YOUR OBJECTIVE: Give back an exact copy of the lines below, from the first through the line with "ring pip: (259, 248)"; please stop there.

RECORDED INFORMATION:
*** Begin section ***

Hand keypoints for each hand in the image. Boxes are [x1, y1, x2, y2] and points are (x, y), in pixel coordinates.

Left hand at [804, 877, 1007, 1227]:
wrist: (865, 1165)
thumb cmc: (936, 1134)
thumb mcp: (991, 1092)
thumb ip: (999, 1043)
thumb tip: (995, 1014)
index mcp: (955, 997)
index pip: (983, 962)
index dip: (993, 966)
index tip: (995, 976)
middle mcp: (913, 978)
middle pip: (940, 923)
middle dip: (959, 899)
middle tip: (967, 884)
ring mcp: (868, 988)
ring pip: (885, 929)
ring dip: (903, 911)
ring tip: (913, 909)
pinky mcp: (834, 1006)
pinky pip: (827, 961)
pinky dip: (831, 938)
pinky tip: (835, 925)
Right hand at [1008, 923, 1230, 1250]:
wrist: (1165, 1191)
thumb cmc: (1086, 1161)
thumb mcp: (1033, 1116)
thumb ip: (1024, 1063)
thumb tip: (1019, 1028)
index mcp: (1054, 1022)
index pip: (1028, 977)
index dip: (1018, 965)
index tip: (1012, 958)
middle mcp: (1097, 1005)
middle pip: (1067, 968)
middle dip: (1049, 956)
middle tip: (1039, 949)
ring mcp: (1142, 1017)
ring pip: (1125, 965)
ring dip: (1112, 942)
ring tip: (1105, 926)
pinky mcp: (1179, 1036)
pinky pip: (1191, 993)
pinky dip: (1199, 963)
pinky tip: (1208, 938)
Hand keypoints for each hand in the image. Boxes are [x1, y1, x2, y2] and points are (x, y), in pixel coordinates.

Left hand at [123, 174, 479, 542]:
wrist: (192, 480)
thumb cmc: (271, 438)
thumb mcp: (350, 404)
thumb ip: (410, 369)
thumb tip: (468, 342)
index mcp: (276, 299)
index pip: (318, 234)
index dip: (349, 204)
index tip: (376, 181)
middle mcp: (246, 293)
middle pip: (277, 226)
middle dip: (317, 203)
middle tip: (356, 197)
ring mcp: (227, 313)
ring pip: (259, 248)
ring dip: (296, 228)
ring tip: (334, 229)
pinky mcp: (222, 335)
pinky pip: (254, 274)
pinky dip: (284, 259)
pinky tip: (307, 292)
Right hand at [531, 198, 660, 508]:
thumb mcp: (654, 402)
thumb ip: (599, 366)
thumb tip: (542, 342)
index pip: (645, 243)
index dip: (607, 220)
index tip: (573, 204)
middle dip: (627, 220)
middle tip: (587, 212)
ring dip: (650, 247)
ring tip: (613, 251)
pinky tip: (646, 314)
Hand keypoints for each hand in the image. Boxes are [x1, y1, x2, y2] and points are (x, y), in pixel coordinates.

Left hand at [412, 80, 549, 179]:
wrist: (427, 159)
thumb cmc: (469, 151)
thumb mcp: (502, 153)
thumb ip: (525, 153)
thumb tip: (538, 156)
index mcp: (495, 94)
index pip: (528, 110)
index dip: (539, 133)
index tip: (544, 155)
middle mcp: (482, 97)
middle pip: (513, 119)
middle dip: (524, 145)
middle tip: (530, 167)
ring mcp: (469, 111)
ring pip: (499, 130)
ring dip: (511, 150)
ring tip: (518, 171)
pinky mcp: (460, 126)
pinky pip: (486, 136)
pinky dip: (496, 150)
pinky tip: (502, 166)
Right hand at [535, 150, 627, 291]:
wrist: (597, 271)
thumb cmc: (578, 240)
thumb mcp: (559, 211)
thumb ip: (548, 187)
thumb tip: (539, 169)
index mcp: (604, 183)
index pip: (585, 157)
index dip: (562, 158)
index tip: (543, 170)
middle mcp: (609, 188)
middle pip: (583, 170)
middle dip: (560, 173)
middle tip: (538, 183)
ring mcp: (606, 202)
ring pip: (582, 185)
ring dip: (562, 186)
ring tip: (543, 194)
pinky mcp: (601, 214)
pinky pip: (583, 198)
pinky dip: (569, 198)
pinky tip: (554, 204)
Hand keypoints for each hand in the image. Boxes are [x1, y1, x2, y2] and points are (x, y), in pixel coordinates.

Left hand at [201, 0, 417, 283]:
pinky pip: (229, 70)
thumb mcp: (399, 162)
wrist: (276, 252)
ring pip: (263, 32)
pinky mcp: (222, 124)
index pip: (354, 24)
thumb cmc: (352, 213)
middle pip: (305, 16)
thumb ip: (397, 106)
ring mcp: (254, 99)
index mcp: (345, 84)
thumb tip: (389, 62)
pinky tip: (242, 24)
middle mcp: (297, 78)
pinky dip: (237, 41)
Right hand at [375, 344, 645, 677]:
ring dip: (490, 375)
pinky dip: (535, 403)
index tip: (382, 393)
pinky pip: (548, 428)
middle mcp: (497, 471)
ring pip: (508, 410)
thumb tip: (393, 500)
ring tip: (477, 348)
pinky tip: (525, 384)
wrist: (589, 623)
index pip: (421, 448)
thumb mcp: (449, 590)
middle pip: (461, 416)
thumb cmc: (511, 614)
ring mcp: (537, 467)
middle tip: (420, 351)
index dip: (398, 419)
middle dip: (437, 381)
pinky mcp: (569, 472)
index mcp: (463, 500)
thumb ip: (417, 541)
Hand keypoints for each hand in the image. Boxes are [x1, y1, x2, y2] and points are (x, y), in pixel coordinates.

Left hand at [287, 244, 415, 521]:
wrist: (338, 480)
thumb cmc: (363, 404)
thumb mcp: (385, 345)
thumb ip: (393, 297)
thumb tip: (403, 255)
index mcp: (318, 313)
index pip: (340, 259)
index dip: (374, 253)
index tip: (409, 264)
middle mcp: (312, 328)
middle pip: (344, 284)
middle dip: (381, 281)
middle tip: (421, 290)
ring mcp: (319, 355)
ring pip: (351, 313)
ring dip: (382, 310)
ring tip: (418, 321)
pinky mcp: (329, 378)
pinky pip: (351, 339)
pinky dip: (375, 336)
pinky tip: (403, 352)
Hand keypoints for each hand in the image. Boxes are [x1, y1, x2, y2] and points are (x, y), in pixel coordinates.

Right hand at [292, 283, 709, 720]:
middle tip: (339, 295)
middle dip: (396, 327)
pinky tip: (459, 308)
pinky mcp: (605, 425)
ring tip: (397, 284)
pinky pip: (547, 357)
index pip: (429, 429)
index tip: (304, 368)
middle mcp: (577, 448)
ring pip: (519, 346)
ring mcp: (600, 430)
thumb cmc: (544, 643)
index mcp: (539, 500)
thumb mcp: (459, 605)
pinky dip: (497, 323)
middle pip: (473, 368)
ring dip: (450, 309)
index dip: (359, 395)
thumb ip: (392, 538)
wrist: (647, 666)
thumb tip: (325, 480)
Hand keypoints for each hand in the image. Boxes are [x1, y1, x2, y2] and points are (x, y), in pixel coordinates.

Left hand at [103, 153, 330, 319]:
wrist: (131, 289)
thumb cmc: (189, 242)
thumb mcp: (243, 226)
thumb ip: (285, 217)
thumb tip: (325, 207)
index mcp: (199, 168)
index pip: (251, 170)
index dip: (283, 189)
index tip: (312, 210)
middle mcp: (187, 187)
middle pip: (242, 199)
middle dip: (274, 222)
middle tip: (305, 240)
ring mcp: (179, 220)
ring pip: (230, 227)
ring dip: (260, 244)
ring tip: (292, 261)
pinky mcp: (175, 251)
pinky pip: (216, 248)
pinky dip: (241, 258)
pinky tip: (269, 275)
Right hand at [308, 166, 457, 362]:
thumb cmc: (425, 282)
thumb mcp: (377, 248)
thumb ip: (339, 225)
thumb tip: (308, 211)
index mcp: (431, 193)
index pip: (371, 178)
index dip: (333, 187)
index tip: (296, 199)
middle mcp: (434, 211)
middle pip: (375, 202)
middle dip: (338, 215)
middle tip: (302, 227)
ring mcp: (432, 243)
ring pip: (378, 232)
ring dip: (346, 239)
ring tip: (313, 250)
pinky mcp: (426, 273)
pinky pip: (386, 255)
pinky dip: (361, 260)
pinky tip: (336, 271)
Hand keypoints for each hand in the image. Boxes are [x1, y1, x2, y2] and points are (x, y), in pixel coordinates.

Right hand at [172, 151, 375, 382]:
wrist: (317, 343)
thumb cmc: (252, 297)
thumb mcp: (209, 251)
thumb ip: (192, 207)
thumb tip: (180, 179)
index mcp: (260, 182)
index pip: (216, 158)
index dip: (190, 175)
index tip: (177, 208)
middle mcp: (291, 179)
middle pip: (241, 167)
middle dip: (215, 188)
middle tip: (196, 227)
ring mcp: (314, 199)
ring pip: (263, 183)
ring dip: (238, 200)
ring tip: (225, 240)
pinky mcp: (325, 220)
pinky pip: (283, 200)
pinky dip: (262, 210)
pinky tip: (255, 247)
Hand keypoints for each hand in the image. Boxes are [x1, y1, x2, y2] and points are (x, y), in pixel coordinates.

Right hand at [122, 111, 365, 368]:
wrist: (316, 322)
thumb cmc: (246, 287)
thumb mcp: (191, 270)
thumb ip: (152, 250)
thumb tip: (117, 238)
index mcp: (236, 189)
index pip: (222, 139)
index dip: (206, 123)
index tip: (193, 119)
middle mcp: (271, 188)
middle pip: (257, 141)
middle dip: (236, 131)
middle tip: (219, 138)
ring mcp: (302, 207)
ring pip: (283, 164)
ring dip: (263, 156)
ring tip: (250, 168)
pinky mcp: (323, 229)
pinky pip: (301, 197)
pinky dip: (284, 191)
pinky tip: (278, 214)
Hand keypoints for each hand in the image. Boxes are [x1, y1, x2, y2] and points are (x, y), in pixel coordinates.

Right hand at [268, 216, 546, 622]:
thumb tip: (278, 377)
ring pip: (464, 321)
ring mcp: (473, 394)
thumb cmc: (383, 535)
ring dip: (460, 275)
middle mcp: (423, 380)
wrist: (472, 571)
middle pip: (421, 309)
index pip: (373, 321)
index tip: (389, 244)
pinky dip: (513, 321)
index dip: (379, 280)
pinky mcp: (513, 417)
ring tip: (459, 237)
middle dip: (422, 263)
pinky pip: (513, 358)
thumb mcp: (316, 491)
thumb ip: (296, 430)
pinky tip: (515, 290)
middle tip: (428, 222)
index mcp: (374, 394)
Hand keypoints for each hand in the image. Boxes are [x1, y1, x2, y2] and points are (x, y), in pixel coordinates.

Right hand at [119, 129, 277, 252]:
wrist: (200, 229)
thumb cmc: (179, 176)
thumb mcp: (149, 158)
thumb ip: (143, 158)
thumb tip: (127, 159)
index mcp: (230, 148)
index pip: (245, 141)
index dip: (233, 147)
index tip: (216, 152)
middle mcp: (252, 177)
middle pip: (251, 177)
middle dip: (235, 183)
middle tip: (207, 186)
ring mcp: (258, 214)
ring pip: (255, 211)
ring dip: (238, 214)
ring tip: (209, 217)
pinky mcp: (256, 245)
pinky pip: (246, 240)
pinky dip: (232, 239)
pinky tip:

*** End section ***

RESULT OF THE EXERCISE:
Hand keypoints for each hand in the image. Boxes are [x1, y1, x2, y2] and points are (x, y), in pixel coordinates.

Left hand at [804, 877, 1007, 1227]:
wrist: (865, 1165)
thumb cmc: (936, 1134)
thumb mcp: (991, 1092)
thumb ip: (999, 1043)
thumb tip: (995, 1014)
index mcp: (955, 997)
index pip: (983, 962)
index dip: (993, 966)
index tip: (995, 976)
middle mcp: (913, 978)
middle pip: (940, 923)
middle dip: (959, 899)
middle tip: (967, 884)
ring mcp: (868, 988)
ring pip: (885, 929)
ring dip: (903, 911)
ring tip: (913, 909)
pinky mcp: (834, 1006)
pinky pip: (827, 961)
pinky dip: (831, 938)
pinky tip: (835, 925)
Right hand at [1008, 923, 1230, 1250]:
wrist: (1165, 1191)
thumb cmc: (1086, 1161)
thumb mcp: (1033, 1116)
thumb ip: (1024, 1063)
thumb tip: (1019, 1028)
index mcp: (1054, 1022)
index pip: (1028, 977)
index dip: (1018, 965)
index tip: (1012, 958)
middle mcp: (1097, 1005)
middle pip: (1067, 968)
middle dip: (1049, 956)
middle tip: (1039, 949)
ring mcp: (1142, 1017)
ring pip: (1125, 965)
ring dip: (1112, 942)
ring tip: (1105, 926)
pinky mcp: (1179, 1036)
pinky pip: (1191, 993)
pinky dip: (1199, 963)
pinky tip: (1208, 938)
Hand keypoints for each hand in the image. Boxes are [x1, y1, x2, y2] and points are (x, y), in pixel coordinates.

Left hand at [123, 174, 479, 542]:
wrist: (192, 480)
thumb cmc: (271, 438)
thumb mcp: (350, 404)
thumb ip: (410, 369)
thumb tip: (468, 342)
index mcp: (276, 299)
index pip: (318, 234)
index dip: (349, 204)
index tip: (376, 181)
middle mcp: (246, 293)
middle pip: (277, 226)
middle dip: (317, 203)
middle tip: (356, 197)
ring mcp: (227, 313)
ring pip: (259, 248)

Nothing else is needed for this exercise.